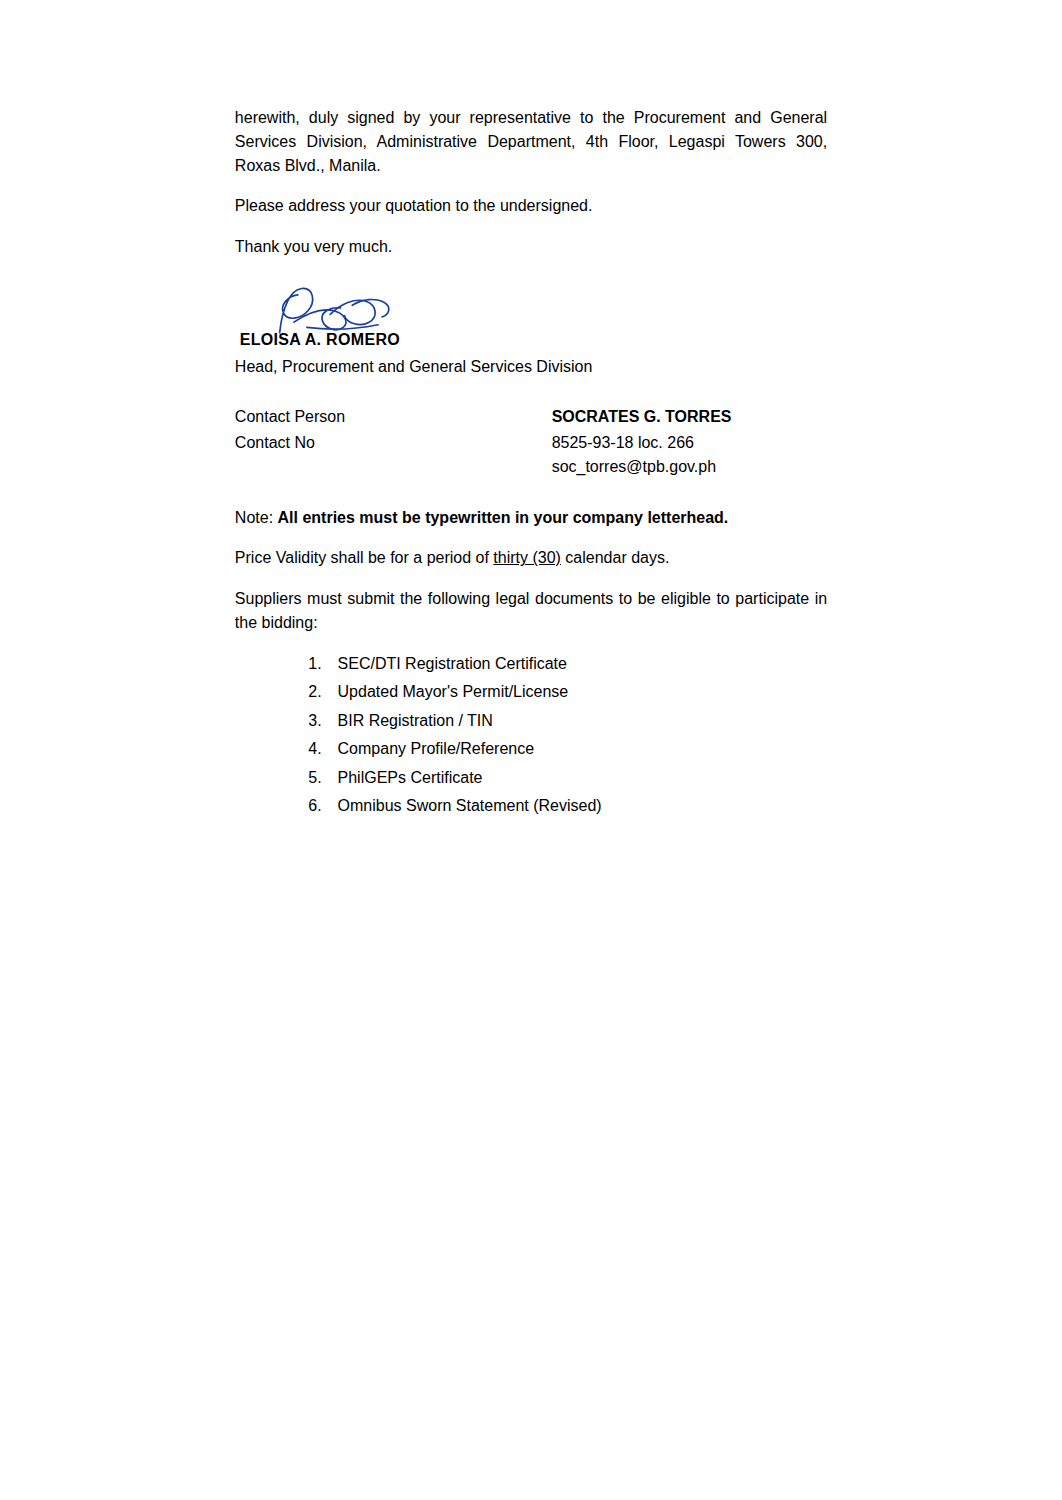herewith, duly signed by your representative to the Procurement and General Services Division, Administrative Department, 4th Floor, Legaspi Towers 300, Roxas Blvd., Manila.
Please address your quotation to the undersigned.
Thank you very much.
ELOISA A. ROMERO
Head, Procurement and General Services Division
| Contact Person | SOCRATES G. TORRES |
| Contact No | 8525-93-18 loc. 266 soc_torres@tpb.gov.ph |
Note: All entries must be typewritten in your company letterhead.
Price Validity shall be for a period of thirty (30) calendar days.
Suppliers must submit the following legal documents to be eligible to participate in the bidding:
SEC/DTI Registration Certificate
Updated Mayor's Permit/License
BIR Registration / TIN
Company Profile/Reference
PhilGEPs Certificate
Omnibus Sworn Statement (Revised)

·····

» Assigned task
From the records above, return each line that has the string "must".

» Task solution
Note: All entries must be typewritten in your company letterhead.
Suppliers must submit the following legal documents to be eligible to participate in the bidding:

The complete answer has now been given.